Dad's Bike Ride
Father's day was two weekends ago and while my father crossed my mind on that day, he did not linger. Taking after him, I was self-absorbed with no slight too small. Instead, I found myself thinking about him today while I was on one of my long solitary Sunday afternoon walks.
On today's walk, I found myself trying looking for a through line connecting my son Aidan, 17, to me at 17, to my dad when I was 17, and then back to me now.
When I was 17 my dad was 56, or essentially the same age as I am to my son. He was recently retired while I am wanting to be retired. He would seldom have friends over the house. I seldom have friends over the house since most of my friends have left Beijing and I'm hard to get close to. I believe the latter applied to him as well. He did have his golf and his golf friends. At the course. On the course. I have twitter. When I got home from school, I'd find him in the TV room watching the Newlywed Game. I watch Hulu or Amazon Prime or YouTube. I'd sit and watch an episode with him and sometimes massage his forehead although that may have been when I was younger. Father/Son tensions tend to ratchet up by 17, precluding the head massage. My expression of tension was avoidance. We had a connection with sports and golf but I didn't feel he understood sports they way I did. He was an outstanding golfer and at 17 I was just a beginner having joined the high school golf team. He was too embarrassed or was it to principled to play with me at the course he played with his friends. He'd take me and my younger brother to play the Fleming nine hole course. He was unsure of how to teach us but did arrange for a lesson. Or two. Once we had a level of competency he would play with us on occasion. I never felt good enough. Because I wasn't. An eternal beginner.

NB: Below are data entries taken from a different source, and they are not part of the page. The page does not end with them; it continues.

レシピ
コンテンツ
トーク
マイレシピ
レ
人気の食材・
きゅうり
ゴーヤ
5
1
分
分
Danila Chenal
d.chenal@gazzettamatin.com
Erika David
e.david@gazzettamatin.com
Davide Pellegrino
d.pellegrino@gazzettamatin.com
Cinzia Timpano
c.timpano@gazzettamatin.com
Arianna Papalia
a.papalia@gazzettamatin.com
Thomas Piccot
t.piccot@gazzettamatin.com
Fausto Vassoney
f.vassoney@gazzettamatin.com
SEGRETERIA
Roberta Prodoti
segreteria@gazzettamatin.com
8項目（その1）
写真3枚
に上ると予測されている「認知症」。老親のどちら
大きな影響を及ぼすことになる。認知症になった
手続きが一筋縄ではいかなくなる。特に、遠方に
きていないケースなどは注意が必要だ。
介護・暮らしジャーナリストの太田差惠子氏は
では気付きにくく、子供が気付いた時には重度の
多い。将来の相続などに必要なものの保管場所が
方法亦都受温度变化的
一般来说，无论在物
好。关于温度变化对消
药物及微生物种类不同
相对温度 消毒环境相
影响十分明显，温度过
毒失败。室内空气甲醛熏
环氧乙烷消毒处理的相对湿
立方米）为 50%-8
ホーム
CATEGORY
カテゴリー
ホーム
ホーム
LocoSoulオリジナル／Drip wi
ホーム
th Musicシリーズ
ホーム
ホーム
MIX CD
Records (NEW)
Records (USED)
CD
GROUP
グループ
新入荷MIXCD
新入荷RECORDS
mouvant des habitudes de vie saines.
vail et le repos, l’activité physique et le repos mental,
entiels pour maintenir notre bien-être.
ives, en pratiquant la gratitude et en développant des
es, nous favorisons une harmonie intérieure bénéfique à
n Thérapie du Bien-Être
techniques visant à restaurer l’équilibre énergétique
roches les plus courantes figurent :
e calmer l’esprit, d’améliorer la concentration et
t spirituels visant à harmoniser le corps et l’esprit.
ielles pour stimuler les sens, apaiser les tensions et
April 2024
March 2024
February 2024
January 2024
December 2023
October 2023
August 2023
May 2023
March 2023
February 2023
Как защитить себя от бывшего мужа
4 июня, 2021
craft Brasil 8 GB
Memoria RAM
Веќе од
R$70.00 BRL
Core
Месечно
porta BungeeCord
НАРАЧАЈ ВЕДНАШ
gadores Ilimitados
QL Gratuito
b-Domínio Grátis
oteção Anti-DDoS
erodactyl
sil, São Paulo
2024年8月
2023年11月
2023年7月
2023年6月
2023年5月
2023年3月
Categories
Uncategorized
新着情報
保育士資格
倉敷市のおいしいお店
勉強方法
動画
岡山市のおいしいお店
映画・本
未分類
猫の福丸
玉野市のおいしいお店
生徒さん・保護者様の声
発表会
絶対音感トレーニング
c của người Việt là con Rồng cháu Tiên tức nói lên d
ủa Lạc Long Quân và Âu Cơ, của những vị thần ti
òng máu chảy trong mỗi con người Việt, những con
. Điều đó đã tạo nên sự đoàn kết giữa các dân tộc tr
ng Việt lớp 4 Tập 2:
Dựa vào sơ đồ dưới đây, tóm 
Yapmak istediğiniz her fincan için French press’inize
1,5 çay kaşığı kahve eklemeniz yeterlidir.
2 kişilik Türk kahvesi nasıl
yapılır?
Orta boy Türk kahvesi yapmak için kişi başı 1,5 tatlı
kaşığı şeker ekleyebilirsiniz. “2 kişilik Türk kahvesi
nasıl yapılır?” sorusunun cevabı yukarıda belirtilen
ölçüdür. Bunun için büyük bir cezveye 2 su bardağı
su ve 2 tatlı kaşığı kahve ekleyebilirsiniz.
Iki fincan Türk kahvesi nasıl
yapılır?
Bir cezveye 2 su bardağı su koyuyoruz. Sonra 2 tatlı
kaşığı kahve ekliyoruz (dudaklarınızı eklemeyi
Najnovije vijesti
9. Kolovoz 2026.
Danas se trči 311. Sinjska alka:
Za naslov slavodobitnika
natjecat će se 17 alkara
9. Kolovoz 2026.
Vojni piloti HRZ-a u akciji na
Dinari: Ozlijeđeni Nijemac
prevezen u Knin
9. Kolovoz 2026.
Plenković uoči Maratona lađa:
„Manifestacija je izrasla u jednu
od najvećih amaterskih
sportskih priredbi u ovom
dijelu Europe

I have a connection with Aidan. At times I wish it could be deeper. I know he he holds part of himself back from me. I do the same as I do with everyone. He wants to please me and he's a bit afraid of me. This leads to skimming over some conversations where there's an opportunity to go deeper. For the past few months, about 2-3 times a week, we take our dog Kobe on a two mile "river" walk. We talk sports. We talk how he's doing in school. He's shifted from blaming his teachers when he gets a poor mark to taking some responsibility. He vapes. He tells me what goes on in the China internet, something I can't read without translation. He gives me his interpretation. He's finding pattens, trying to make sense of the world. I want to tell him it never makes sense, except for fleeting moments. He's started reading philosophy this past week. Ordered books on Plato, Hegel, Marx. Good luck with that. He says Plato had a lot of things figured out. I try to steer the conversation to what's important to him.
I don't really remember the details of what I talked to my dad about when I was 17. I remember he used to go on these long solitary bike rides. That at one point he was able to make it up Guadalupe Canyon without stopping. A place I visited after he died at 90. I don't know why he took those bike rides. Exercise? Solitude? Loneliness? Diversions?
My Sunday afternoons and often Saturdays find me with nothing to do. No tweets to read, no work I want to do, no TV shows to watch. So I listen to podcasts and walk. I enjoy the solitude. I enjoy the diversions of the podcasts and other walkers. Sometimes I just do it because I need to do something. Doing nothing connects me with my loneliness and I actively avoid that.
In my dad's last years I would sit in the TV room with him while he watched golf with the sound off. The phone would ring. A telemarketer. The kind I am genetically conditioned to lash at. Genetics from my father. I wait for my dad to say something rudely clever and hang up. Yet he talks, engages the telemarketer. He's lonely. Maybe confused. This repeats on many calls.
I think my dad's bike was Italian. He was quite proud of it. He would say people who knew something about bikes knew this was a good frame. I have bike. It's built like a tank. Tomorrow morning I'll get on it and ride and hour to work and in the evening an hour home. Beijing is about to enter its hot, humid, and wet part of summer.